Quanto tempo um brasileiro perde de sua vida em filas? Seria um ótimo tema para pesquisa. Afinal, muita gente já passou horas e horas e horas enfileirados para pagar conta, receber salário, tirar documento, tomar vacina, conseguir vaga para o filho em escola pública.
Se tempo é dinheiro, não é exatamente esse o principal motivo por que reclamam os brasileiros. Mais que dinheiro, se perde a paciência (e a dignidade).
Existem ainda os que sofrem privações na ‘‘fila virtual’’. É aquela em que o cidadão aguarda em casa, muitas vezes na cama, uma decisão da Justiça ou o pagamento de um benefício social.
Paralisado por um derrame cerebral, o brasileiro Severino Pereira da Silva, 47 anos, ficou dois anos aguardando um serviço de fisioterapia. Agora está sendo atendido pela Universidade Norte do Paraná (Unopar). Sem família e sem dinheiro, Severino, desde fevereiro, mora na Casa do Bom Samaritano, em Londrina.
‘‘Se eu tivesse feito fisioterapia antes talvez já tivesse voltado a andar’’, diz. Antes do derrame, ele trabalhava como motorista. Severino agora está em outra fila. A do INSS (Instituto Nacional do Seguro Social). Ele aguarda receber o benefício do LOAS (Lei Orgânica da Assistência Social) – no valor de um salário mínimo – para poder comprar complementação alimentar.
A assistente social da Casa do Bom Samaritano, Maria Lucas de Lima, levou o processo de Severino à agência do INSS dia 24 de maio. Recebeu como resposta que a documentação só será protocolada dia 23 de julho. Para então ser analisada pelo INSS. ‘‘Esse agendamento é irregular. No dia em que levei, o INSS já deveria ter recebido o processo’’, diz.
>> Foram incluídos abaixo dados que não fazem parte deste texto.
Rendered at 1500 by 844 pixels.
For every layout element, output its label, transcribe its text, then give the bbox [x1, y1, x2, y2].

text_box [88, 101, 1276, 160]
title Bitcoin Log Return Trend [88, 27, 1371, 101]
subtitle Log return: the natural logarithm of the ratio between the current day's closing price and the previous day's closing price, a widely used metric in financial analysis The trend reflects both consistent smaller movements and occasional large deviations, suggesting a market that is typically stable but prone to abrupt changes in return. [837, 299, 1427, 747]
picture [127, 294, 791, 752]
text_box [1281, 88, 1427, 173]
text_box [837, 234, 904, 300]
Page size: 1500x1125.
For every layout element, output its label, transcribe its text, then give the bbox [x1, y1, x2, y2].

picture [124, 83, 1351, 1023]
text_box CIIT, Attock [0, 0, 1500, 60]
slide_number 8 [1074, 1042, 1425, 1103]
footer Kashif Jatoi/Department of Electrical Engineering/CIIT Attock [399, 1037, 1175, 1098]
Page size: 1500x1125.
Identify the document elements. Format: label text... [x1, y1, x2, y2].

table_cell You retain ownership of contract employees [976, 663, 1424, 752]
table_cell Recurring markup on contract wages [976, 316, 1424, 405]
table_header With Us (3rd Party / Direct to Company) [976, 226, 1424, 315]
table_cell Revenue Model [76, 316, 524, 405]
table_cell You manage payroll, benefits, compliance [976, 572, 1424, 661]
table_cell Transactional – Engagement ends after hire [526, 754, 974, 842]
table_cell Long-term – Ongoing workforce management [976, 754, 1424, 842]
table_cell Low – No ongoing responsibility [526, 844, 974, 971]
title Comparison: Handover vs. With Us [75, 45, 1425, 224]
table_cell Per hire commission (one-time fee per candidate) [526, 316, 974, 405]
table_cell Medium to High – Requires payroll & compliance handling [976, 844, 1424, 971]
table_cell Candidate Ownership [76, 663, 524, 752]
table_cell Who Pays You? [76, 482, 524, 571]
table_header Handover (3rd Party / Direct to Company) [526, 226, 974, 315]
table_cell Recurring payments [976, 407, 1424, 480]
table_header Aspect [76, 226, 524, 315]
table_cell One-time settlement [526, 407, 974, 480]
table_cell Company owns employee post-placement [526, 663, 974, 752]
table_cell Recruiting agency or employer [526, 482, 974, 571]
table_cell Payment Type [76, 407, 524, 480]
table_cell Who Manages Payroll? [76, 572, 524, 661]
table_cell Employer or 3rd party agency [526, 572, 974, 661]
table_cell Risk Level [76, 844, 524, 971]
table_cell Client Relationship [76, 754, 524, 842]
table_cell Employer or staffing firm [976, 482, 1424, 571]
Essa é só uma prova de que os serviços públicos – não é preciso nenhuma pesquisa para constatar isso – são os campeões em filas. É claro que os bancos – públicos e privados – são fortes concorrentes em mau atendimento.
Tanto que já se tentou multar os bancos pela demora nas filas. Uma lei municipal estipula que o prazo máximo que uma pessoa pode aguardar para ser atendida é de 15 minutos para os ‘‘dias normais’’ e de 30 minutos para os ‘‘dias de pico’’: aqueles em que todos vão até os caixas para receber salário ou pagar contas.
Em Londrina, até hoje nenhum banco foi multado por isso. Não porque eles respeitem a lei. Mas uma liminar obtida na Justiça pela Federação Nacional dos Bancos (Fenaban) impede a multa. Por sua vez, a Secretaria da Fazenda de Londrina nunca fez nenhuma autuação.